-- EXTRACT PROVIDED follows --

COMMUNITY ACTIVISM
Despite Chicago’s recent crisis of gang-related street murders, the Roseland Community Hospital in a tough south-side neighborhood is on the verge of closing because of finances, and community groups have been energetically campaigning to keep it open. Joining civic leaders in the quest is the Black Disciples street gang, whose co-founder Don Acklin begged in June for the hospital to remain open, explaining, “It’s bad enough we’re out here harming each other.” Besides wounded gang members needing emergency care, said Acklin, closing would amount to “genocide” because of all the innocent people exposed to crossfire.
SUSPICIONS CONFIRMED
A warehouse in Landover, Md., maintained by a company working on contract for the U.S. Environmental Protection Agency, contained “secret rooms” of furniture and equipment described as “man caves” for company employees. The EPA inspector general announced the discovery in May, and the government confiscated TVs, refrigerators, couches, personal photos, pin-ups, magazines and videos that the contractor’s personnel brought in while ostensibly “working” on agency business.
HOT IMMIGRATION LAW
“[Supermodels] is the one exception [to U.S. immigration policy] that we all scratch our heads about,” said a Brookings Institution policy analyst, speaking to Bloomberg Businessweek in May. Foreign-born sports stars and entertainers are fast-tracked with American work permits under one system, but supermodels were excluded from that and must thus compete (successfully, it turns out) with physicists and nuclear engineers to earn visas among the 65,000 slots available only to “skilled workers with college degrees.” As such, around 250 beauties are admitted every year. (The most recent attempt to get supermodels their own visa category was championed in 2005 and 2007 by, appropriately, then-U.S.-Rep. Anthony Weiner of New York.)
POLITICS, TEXAS-STYLE
In Lytle, Texas, in May, just 33 people voted for candidates for three openings on the school board, including the only voter who cast a ballot in District 1. Christina Mercado was the 1-0 winner, but someone else voted for her. Mercado cannot vote for District 1 candidates because she does not live there, and neither does the one candidate who opposed her. However, according to Texas law, Mercado can legally represent District 1 on the school board.
BREAST NEWS EVER
An April crime report in San Francisco, noting that a female driver had rammed another car in a parking-space dispute, noted that the victim gave officers little help. The man could not tell officers the model car that hit him, and certainly not a license plate number, but he “was able to give a detailed description of the suspect’s cleavage.” No arrest was reported. And Colombian prisoner Giovanni Rebolledo was serving a 60-year sentence (as a member of the “Los Topos” gang charged with extortion, kidnapping and torture) when he escaped and decided on an extreme identity change in order to move about in the country. He became “Rosalinda,” complete with, according to Colombia Reports news service, “impressive” breast implants, but nonetheless was identified in May in a routine traffic stop and arrested.
STEALING A VACATION
In Kobe, Japan, in May, an unemployed, 32-year-old man carried out a minor theft (stealing a wallet from a parked scooter) apparently just to be locked up in the world famous city. Besides being the home of Kobe beef, it’s acclaimed for its French, Chinese and octopus cuisines, and in fact, Kobe’s Nagata Ward Precinct is renowned for the special gourmet boxed meals prepared by local bento shops, delivered daily to prisoners, which the thief said was foremost on his mind.

-- EXTRACT PROVIDED concluded --
-- DATA SECTION follows --

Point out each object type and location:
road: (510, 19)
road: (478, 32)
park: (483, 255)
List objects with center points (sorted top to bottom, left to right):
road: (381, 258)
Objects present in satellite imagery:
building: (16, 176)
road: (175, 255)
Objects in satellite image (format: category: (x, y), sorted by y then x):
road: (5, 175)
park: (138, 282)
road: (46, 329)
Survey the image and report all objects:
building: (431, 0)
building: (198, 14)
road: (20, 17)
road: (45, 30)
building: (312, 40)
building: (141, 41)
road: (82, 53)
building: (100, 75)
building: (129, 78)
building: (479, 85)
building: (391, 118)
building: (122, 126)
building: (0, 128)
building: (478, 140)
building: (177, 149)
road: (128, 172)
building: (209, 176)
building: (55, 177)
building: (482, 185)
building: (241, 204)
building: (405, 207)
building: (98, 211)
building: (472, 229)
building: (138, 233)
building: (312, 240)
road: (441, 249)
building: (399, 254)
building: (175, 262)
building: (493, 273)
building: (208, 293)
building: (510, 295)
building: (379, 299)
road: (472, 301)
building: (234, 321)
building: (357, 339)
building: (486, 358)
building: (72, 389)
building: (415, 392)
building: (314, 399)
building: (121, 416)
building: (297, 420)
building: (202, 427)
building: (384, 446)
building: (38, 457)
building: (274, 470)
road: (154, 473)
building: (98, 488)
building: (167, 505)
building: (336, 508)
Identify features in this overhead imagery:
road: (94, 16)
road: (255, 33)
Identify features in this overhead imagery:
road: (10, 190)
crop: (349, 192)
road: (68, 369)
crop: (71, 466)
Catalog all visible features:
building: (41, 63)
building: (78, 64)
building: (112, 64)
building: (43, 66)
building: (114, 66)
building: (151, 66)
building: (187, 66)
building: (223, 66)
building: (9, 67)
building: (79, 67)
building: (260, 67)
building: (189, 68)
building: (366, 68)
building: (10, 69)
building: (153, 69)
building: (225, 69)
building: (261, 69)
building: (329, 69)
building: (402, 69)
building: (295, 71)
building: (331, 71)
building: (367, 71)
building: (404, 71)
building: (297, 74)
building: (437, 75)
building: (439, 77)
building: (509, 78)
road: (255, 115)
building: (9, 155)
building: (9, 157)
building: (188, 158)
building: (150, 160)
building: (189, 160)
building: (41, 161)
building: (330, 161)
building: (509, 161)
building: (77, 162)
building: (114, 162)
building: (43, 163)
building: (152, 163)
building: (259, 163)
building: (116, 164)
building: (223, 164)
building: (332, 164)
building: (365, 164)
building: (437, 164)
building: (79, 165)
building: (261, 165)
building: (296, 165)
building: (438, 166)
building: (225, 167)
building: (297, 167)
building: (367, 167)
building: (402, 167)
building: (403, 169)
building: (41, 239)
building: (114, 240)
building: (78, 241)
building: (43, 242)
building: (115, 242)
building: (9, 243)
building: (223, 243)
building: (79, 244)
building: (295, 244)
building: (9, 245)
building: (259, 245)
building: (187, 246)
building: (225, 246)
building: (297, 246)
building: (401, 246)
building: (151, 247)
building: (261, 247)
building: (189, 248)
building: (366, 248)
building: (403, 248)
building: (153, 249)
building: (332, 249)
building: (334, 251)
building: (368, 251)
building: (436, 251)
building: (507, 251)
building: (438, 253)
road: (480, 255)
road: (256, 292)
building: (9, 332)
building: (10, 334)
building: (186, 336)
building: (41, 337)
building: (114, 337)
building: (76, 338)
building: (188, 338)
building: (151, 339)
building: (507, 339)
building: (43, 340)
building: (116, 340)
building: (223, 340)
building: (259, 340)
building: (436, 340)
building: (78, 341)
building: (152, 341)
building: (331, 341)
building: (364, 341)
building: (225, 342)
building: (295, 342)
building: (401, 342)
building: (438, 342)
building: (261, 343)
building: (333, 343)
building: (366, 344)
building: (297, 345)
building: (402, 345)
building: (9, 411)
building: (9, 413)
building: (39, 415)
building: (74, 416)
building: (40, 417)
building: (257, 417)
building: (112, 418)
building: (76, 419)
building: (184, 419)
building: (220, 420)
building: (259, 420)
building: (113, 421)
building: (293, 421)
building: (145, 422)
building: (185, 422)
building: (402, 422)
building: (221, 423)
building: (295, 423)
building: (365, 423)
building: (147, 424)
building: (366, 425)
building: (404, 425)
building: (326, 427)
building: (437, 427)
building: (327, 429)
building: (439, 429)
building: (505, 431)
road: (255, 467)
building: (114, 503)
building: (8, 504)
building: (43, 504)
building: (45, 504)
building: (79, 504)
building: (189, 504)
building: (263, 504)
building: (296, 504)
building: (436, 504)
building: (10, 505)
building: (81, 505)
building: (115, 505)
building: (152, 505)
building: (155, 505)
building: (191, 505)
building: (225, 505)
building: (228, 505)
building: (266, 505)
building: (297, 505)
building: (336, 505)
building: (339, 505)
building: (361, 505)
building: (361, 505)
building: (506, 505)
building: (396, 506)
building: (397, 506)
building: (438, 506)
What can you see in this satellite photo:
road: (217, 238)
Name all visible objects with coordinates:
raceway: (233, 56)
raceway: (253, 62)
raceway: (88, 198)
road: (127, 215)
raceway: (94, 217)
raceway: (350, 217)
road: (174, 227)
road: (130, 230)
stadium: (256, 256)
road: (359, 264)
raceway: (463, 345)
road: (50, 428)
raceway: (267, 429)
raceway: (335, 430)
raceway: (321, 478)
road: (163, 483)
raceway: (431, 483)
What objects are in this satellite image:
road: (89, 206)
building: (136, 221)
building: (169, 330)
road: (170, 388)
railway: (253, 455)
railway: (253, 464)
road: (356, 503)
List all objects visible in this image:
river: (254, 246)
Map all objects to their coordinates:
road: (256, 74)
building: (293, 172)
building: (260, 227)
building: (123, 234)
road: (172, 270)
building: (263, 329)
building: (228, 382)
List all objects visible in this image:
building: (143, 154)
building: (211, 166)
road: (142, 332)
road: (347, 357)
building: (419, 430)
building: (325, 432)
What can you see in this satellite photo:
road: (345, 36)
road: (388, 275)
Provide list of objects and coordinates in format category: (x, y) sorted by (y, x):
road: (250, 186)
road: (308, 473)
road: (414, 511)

-- DATA SECTION concluded --

• **INSTRUCTIONS FOR THE TASK**
Reproduce the stretch of the news column from "HOT IMMIGRATION LAW" through "of New York.)" word for word. The records are separate material, unrelated to the news column.

• **TASK SOLUTION**
HOT IMMIGRATION LAW
“[Supermodels] is the one exception [to U.S. immigration policy] that we all scratch our heads about,” said a Brookings Institution policy analyst, speaking to Bloomberg Businessweek in May. Foreign-born sports stars and entertainers are fast-tracked with American work permits under one system, but supermodels were excluded from that and must thus compete (successfully, it turns out) with physicists and nuclear engineers to earn visas among the 65,000 slots available only to “skilled workers with college degrees.” As such, around 250 beauties are admitted every year. (The most recent attempt to get supermodels their own visa category was championed in 2005 and 2007 by, appropriately, then-U.S.-Rep. Anthony Weiner of New York.)